Tudo tem que ser mantido em sigilo: as aulas de estudos bíblicos, o próprio batismo e a identidade do fiel. “As convertidas do sexo feminino continuam usando véu para não atraírem atenção”, diz o padre. Apesar do sigilo, agentes de inteligência do Egito sabem o que ele está fazendo. Periodicamente eles enviam mensagens de texto por telefone celular ao padre dizendo que este está sendo vigiado.

O padre não tem permissão para viajar ao exterior, e o Estado o vê como uma ameaça à segurança nacional. O serviço de inteligência também manda para ele ocasionalmente falsos potenciais convertidos. Por este motivo, ele primeiro testa aqueles que o procuram com perguntas sobre a Santíssima Trindade e a vida de Jesus. “Certa vez uma mulher começou a fazer investidas românticas, acredito que com o objetivo de que, desta forma, o serviço de inteligência pudesse ter algo contra mim”, conta o padre.

Em uma outra ocasião, um convertido foi preso quando tentava fugir do país e acabou sendo obrigado a espionar o padre. “Eles lhe deram uma caneta com um gravador escondido”, diz o sacerdote. “E depois eles editaram as gravações de forma que parecesse que eu insultei o islamismo”. De fato, ele está convencido de que o serviço de inteligência utilizará algum dia as gravações e publicará o seu conteúdo quando achar ter chegado o momento apropriado para isso.

O padre prefere não dizer quantos muçulmanos vêm se convertendo ao cristianismo. No Egito, assim como em vários outros países predominantemente muçulmanos, o proselitismo é ilegal. Mas ele diz que “são tantos que temos até uma lista de espera”.

“Uma folha de papel manchada de sangue”

Entretanto, o Egito ainda não é como o Paquistão. De fato, após o ataque contra os coptas, ninguém comemorou essa ação publicamente e não se viu nenhum advogado brigando pela oportunidade de defender os perpetradores – se é que algum dia algum perpetrador será identificado. Em vez disso, o ataque foi energicamente condenado – pelo presidente do Egito, pelo xeque da Universidade Al-Azhar, a proeminente instituição de pensamento religioso sobre o islamismo sunita, e até mesmo pelo líder da fundamentalista Irmandade Muçulmana.

Cinco dias após o ataque, quando os fiéis se reuniram mais uma vez na “Igreja dos Dois Santos” para a comemoração copta do Natal, mais do dobro da quantidade normal de cristãos participou da cerimônia, e as pessoas se aglomeraram no pátio.

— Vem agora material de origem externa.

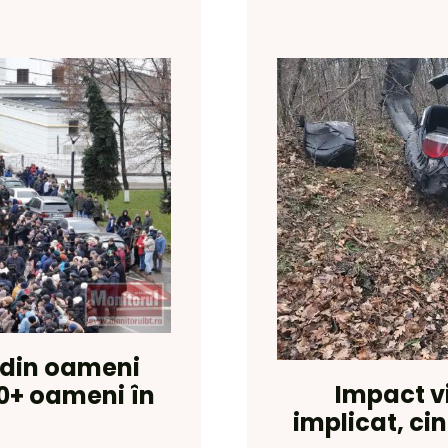
, din oameni
Impact vi
00+ oameni în
implicat, cin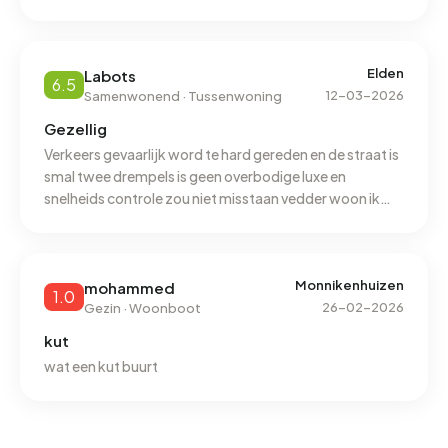
deze buurt. De studio waar ik woon is van een particulier
en is net nieuw verbouwd (2jaar oud), de rest van de
woningen in de buurt zijn voor mij niet bekend. Er zijn
vooral rijtjeshuizen en flats in de buurt, een aantal
Elden
Labots
6.5
vrijstaande huizen. Enige echte minpunt vind ik de
12-03-2026
Samenwonend · Tussenwoning
hygiëne, rondom de flats ligt vaak veel afval bestaand
Gezellig
uit o.a. grofvuil en etensresten.
Verkeers gevaarlijk word te hard gereden en de straat is
smal twee drempels is geen overbodige luxe en
snelheids controle zou niet misstaan vedder woon ik
hier al 46 jaar met veel plezier de buurt is gezellig
Monnikenhuizen
mohammed
1.0
26-02-2026
Gezin · Woonboot
kut
wat een kut buurt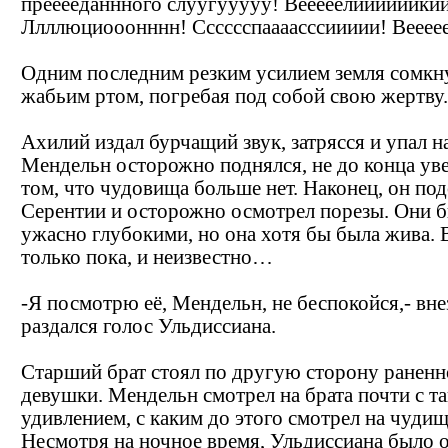
прееееданнного слуугууууу! Вееееелиииииики
Ллллюциооонннн! Сссссспаааасссиииии! Веее
Одним последним резким усилием земля сомкн
жабьим ртом, погребая под собой свою жертву.
Ахилий издал бурчащий звук, затрясся и упал н
Мендельн осторожно поднялся, не до конца ув
том, что чудовища больше нет. Наконец, он по
Серентии и осторожно осмотрел порезы. Они 
ужасно глубокими, но она хотя бы была жива. 
только пока, и неизвестно…
-Я посмотрю её, Мендельн, не беспокойся,- вн
раздался голос Ульдиссиана.
Старший брат стоял по другую сторону ранен
девушки. Мендельн смотрел на брата почти с т
удивлением, с каким до этого смотрел на чудищ
Несмотря на ночное время, Ульдиссиана было 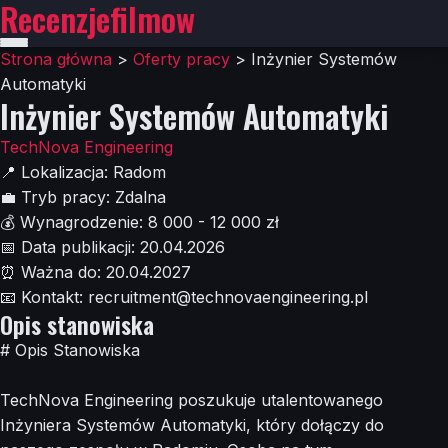
Recenzjefilmow
Strona główna
>
Oferty pracy
>
Inżynier Systemów
Automatyki
Inżynier Systemów Automatyki
TechNova Engineering
📍
Lokalizacja:
Radom
💼
Tryb pracy:
Zdalna
💰
Wynagrodzenie:
8 000 - 12 000 zł
📅
Data publikacji:
20.04.2026
⏰
Ważna do:
20.04.2027
📧
Kontakt:
recruitment@technovaengineering.pl
Opis stanowiska
# Opis Stanowiska
TechNova Engineering poszukuje utalentowanego
Inżyniera Systemów Automatyki, który dołączy do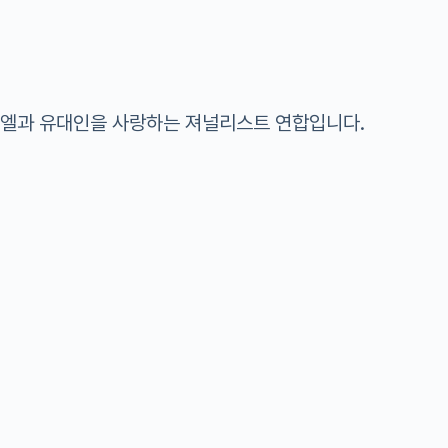
라엘과 유대인을 사랑하는 져널리스트 연합입니다.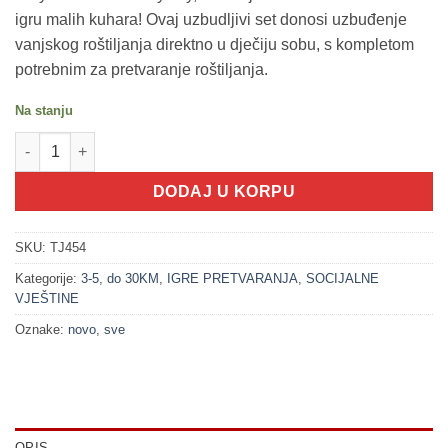
igru malih kuhara! Ovaj uzbudljivi set donosi uzbuđenje
vanjskog roštiljanja direktno u dječiju sobu, s kompletom
potrebnim za pretvaranje roštiljanja.
Na stanju
100524 Roštilj - igra pretvaranja (3+) količina
DODAJ U KORPU
SKU:
TJ454
Kategorije:
3-5
,
do 30KM
,
IGRE PRETVARANJA
,
SOCIJALNE
VJEŠTINE
Oznake:
novo
,
sve
OPIS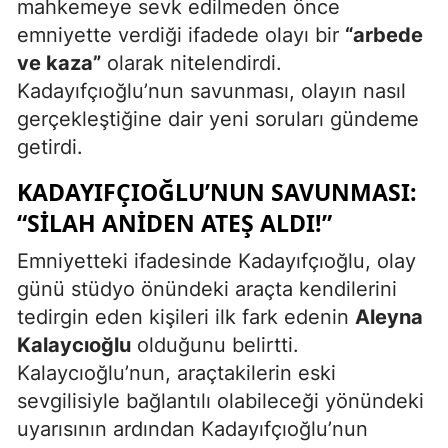
mahkemeye sevk edilmeden önce
emniyette verdiği ifadede olayı bir
“arbede
ve kaza”
olarak nitelendirdi.
Kadayıfçıoğlu’nun savunması, olayın nasıl
gerçekleştiğine dair yeni soruları gündeme
getirdi.
KADAYIFÇIOĞLU’NUN SAVUNMASI:
“SILAH ANIDEN ATEŞ ALDI!”
Emniyetteki ifadesinde Kadayıfçıoğlu, olay
günü stüdyo önündeki araçta kendilerini
tedirgin eden kişileri ilk fark edenin
Aleyna
Kalaycıoğlu
olduğunu belirtti.
Kalaycıoğlu’nun, araçtakilerin eski
sevgilisiyle bağlantılı olabileceği yönündeki
uyarısının ardından Kadayıfçıoğlu’nun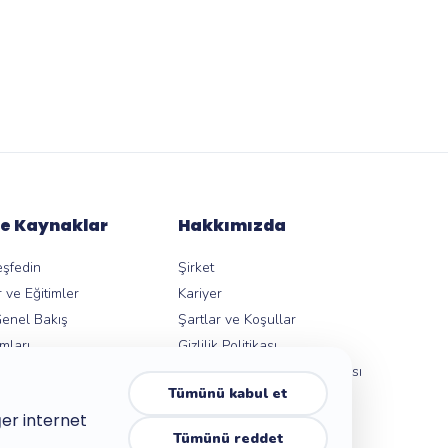
e Kaynaklar
Hakkımızda
eşfedin
Şirket
 ve Eğitimler
Kariyer
Genel Bakış
Şartlar ve Koşullar
mları
Gizlilik Politikası
syonları
Çocuk Dostu Gizlilik Politikası
Tümünü kabul et
ezi
Güven Merkezi
ğer internet
Erişilebilirlik
Tümünü reddet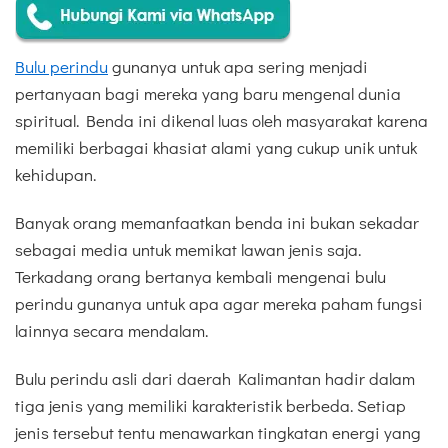
Bulu perindu
gunanya untuk apa sering menjadi
pertanyaan bagi mereka yang baru mengenal dunia
spiritual. Benda ini dikenal luas oleh masyarakat karena
memiliki berbagai khasiat alami yang cukup unik untuk
kehidupan.
Banyak orang memanfaatkan benda ini bukan sekadar
sebagai media untuk memikat lawan jenis saja.
Terkadang orang bertanya kembali mengenai bulu
perindu gunanya untuk apa agar mereka paham fungsi
lainnya secara mendalam.
Bulu perindu asli dari daerah Kalimantan hadir dalam
tiga jenis yang memiliki karakteristik berbeda. Setiap
jenis tersebut tentu menawarkan tingkatan energi yang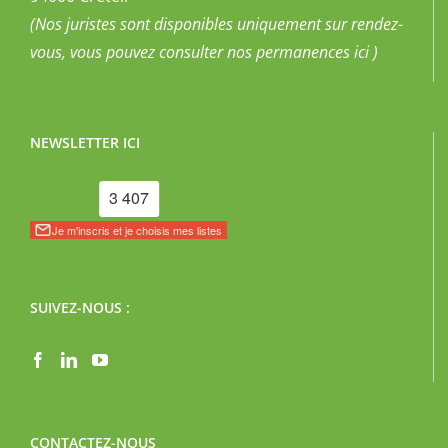
(Nos juristes sont disponibles uniquement sur rendez-
vous, vous pouvez
consulter nos permanences ici
)
NEWSLETTER ICI
SUIVEZ-NOUS :
CONTACTEZ-NOUS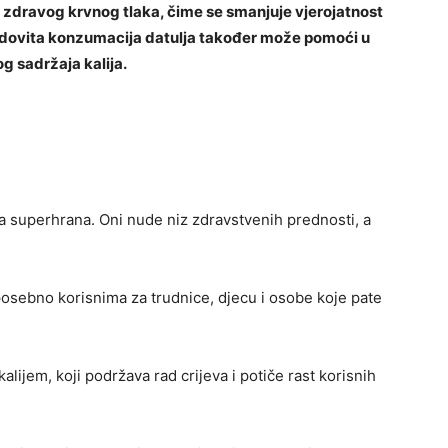
zdravog krvnog tlaka, čime se smanjuje vjerojatnost
 Redovita konzumacija datulja također može pomoći u
 sadržaja kalija.
sta superhrana. Oni nude niz zdravstvenih prednosti, a
 posebno korisnima za trudnice, djecu i osobe koje pate
kalijem, koji podržava rad crijeva i potiče rast korisnih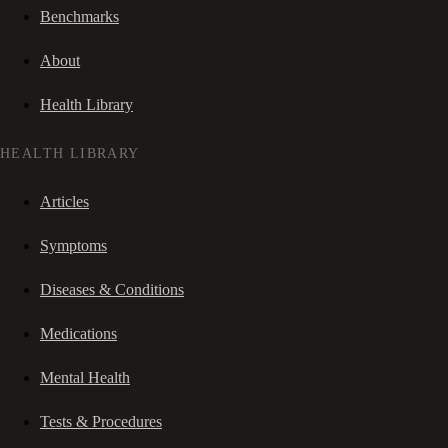
Benchmarks
About
Health Library
HEALTH LIBRARY
Articles
Symptoms
Diseases & Conditions
Medications
Mental Health
Tests & Procedures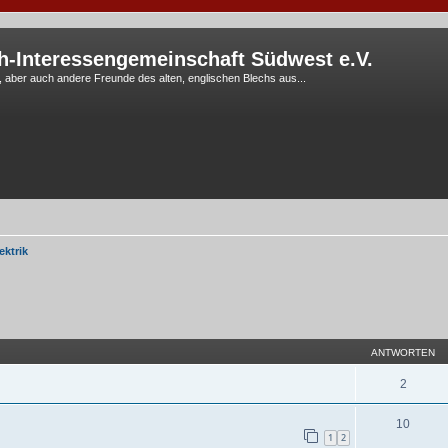
h-Interessengemeinschaft Südwest e.V.
G, aber auch andere Freunde des alten, englischen Blechs aus...
ektrik
eiterte Suche
ANTWORTEN
2
10
1
2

Auxiliares distribuíam tarjas brancas com a inscrição bíblica de São Mateus 5:44: “Eu, porém, vos digo: amai vossos inimigos, fazei bem aos que vos odeiam, orai pelos que vos maltratam e perseguem”.

Sobre a cruz de madeira na igreja está afixada uma folha de papel manchada de sangue. E alguém pregou também um pôster mostrando Jesus e os seus apóstolos no céu. Imagens das vítimas do atentado, incluindo Mariam, foram superimpostas às cabeças dos discípulos de Jesus. “Eu estou feliz”, diz um dos membros da congregação. “Os nossos mártires estão agora com Jesus; eles estão bem”.

Mais uma vez, a congregação entoa cânticos. E mais uma vez, o céu e a terra estão tomados pela paz celestial. Desta vez, tudo permanece calmo. E, à medida que os cristãos deixam a igreja, e possível ver algumas dezenas de muçulmanos segurando velas por trás de uma barreira de policiais – desejando em voz baixa um feliz Natal aos coptas.